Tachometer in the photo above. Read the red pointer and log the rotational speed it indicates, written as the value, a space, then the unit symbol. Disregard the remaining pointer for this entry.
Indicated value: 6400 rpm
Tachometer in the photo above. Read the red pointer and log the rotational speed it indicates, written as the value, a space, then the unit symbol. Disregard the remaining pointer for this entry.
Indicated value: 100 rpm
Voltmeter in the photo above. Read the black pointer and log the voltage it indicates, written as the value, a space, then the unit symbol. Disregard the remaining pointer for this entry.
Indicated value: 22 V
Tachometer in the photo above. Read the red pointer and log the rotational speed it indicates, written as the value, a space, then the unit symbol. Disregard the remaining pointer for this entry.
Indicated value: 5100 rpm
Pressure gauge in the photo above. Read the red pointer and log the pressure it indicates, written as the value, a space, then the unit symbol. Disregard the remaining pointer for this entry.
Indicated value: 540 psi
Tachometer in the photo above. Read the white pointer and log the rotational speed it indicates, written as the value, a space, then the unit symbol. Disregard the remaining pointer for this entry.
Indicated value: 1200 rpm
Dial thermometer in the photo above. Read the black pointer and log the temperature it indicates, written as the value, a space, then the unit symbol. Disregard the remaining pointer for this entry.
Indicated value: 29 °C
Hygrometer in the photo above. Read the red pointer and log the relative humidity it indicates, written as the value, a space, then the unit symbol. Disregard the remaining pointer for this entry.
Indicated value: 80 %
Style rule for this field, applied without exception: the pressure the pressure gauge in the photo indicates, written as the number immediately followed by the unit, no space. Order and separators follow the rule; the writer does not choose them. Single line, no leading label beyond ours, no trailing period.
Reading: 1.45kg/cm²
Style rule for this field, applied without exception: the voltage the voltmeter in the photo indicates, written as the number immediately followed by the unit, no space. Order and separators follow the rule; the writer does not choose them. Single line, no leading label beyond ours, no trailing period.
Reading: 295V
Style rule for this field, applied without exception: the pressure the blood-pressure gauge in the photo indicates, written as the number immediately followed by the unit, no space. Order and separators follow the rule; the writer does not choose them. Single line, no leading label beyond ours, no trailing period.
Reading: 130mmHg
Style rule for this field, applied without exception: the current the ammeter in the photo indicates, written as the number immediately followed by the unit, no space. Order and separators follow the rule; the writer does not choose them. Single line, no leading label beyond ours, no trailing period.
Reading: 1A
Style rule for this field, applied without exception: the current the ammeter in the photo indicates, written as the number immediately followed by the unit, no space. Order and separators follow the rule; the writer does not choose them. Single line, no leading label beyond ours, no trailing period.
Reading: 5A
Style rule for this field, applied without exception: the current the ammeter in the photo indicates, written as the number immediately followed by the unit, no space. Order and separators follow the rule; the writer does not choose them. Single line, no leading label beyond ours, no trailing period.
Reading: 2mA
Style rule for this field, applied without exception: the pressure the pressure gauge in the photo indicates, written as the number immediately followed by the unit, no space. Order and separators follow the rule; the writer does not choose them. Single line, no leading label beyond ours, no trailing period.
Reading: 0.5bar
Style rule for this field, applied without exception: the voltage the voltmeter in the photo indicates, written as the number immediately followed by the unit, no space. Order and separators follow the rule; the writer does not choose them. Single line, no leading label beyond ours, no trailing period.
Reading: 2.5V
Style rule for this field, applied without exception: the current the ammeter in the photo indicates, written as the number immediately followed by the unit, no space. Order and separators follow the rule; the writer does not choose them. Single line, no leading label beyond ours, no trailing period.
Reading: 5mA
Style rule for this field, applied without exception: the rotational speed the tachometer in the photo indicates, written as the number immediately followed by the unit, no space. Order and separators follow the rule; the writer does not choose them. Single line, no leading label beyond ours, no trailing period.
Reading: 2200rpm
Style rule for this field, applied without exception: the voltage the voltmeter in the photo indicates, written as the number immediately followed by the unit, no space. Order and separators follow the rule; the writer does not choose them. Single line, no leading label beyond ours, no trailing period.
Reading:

▶ _Work instructions_:
Revise the rows above by putting "given as" wherever "written as" appears. Keep everything else the same.

▶ _Written solution_:
Tachometer in the photo above. Read the red pointer and log the rotational speed it indicates, given as the value, a space, then the unit symbol. Disregard the remaining pointer for this entry.
Indicated value: 6400 rpm
Tachometer in the photo above. Read the red pointer and log the rotational speed it indicates, given as the value, a space, then the unit symbol. Disregard the remaining pointer for this entry.
Indicated value: 100 rpm
Voltmeter in the photo above. Read the black pointer and log the voltage it indicates, given as the value, a space, then the unit symbol. Disregard the remaining pointer for this entry.
Indicated value: 22 V
Tachometer in the photo above. Read the red pointer and log the rotational speed it indicates, given as the value, a space, then the unit symbol. Disregard the remaining pointer for this entry.
Indicated value: 5100 rpm
Pressure gauge in the photo above. Read the red pointer and log the pressure it indicates, given as the value, a space, then the unit symbol. Disregard the remaining pointer for this entry.
Indicated value: 540 psi
Tachometer in the photo above. Read the white pointer and log the rotational speed it indicates, given as the value, a space, then the unit symbol. Disregard the remaining pointer for this entry.
Indicated value: 1200 rpm
Dial thermometer in the photo above. Read the black pointer and log the temperature it indicates, given as the value, a space, then the unit symbol. Disregard the remaining pointer for this entry.
Indicated value: 29 °C
Hygrometer in the photo above. Read the red pointer and log the relative humidity it indicates, given as the value, a space, then the unit symbol. Disregard the remaining pointer for this entry.
Indicated value: 80 %
Style rule for this field, applied without exception: the pressure the pressure gauge in the photo indicates, given as the number immediately followed by the unit, no space. Order and separators follow the rule; the writer does not choose them. Single line, no leading label beyond ours, no trailing period.
Reading: 1.45kg/cm²
Style rule for this field, applied without exception: the voltage the voltmeter in the photo indicates, given as the number immediately followed by the unit, no space. Order and separators follow the rule; the writer does not choose them. Single line, no leading label beyond ours, no trailing period.
Reading: 295V
Style rule for this field, applied without exception: the pressure the blood-pressure gauge in the photo indicates, given as the number immediately followed by the unit, no space. Order and separators follow the rule; the writer does not choose them. Single line, no leading label beyond ours, no trailing period.
Reading: 130mmHg
Style rule for this field, applied without exception: the current the ammeter in the photo indicates, given as the number immediately followed by the unit, no space. Order and separators follow the rule; the writer does not choose them. Single line, no leading label beyond ours, no trailing period.
Reading: 1A
Style rule for this field, applied without exception: the current the ammeter in the photo indicates, given as the number immediately followed by the unit, no space. Order and separators follow the rule; the writer does not choose them. Single line, no leading label beyond ours, no trailing period.
Reading: 5A
Style rule for this field, applied without exception: the current the ammeter in the photo indicates, given as the number immediately followed by the unit, no space. Order and separators follow the rule; the writer does not choose them. Single line, no leading label beyond ours, no trailing period.
Reading: 2mA
Style rule for this field, applied without exception: the pressure the pressure gauge in the photo indicates, given as the number immediately followed by the unit, no space. Order and separators follow the rule; the writer does not choose them. Single line, no leading label beyond ours, no trailing period.
Reading: 0.5bar
Style rule for this field, applied without exception: the voltage the voltmeter in the photo indicates, given as the number immediately followed by the unit, no space. Order and separators follow the rule; the writer does not choose them. Single line, no leading label beyond ours, no trailing period.
Reading: 2.5V
Style rule for this field, applied without exception: the current the ammeter in the photo indicates, given as the number immediately followed by the unit, no space. Order and separators follow the rule; the writer does not choose them. Single line, no leading label beyond ours, no trailing period.
Reading: 5mA
Style rule for this field, applied without exception: the rotational speed the tachometer in the photo indicates, given as the number immediately followed by the unit, no space. Order and separators follow the rule; the writer does not choose them. Single line, no leading label beyond ours, no trailing period.
Reading: 2200rpm
Style rule for this field, applied without exception: the voltage the voltmeter in the photo indicates, given as the number immediately followed by the unit, no space. Order and separators follow the rule; the writer does not choose them. Single line, no leading label beyond ours, no trailing period.
Reading:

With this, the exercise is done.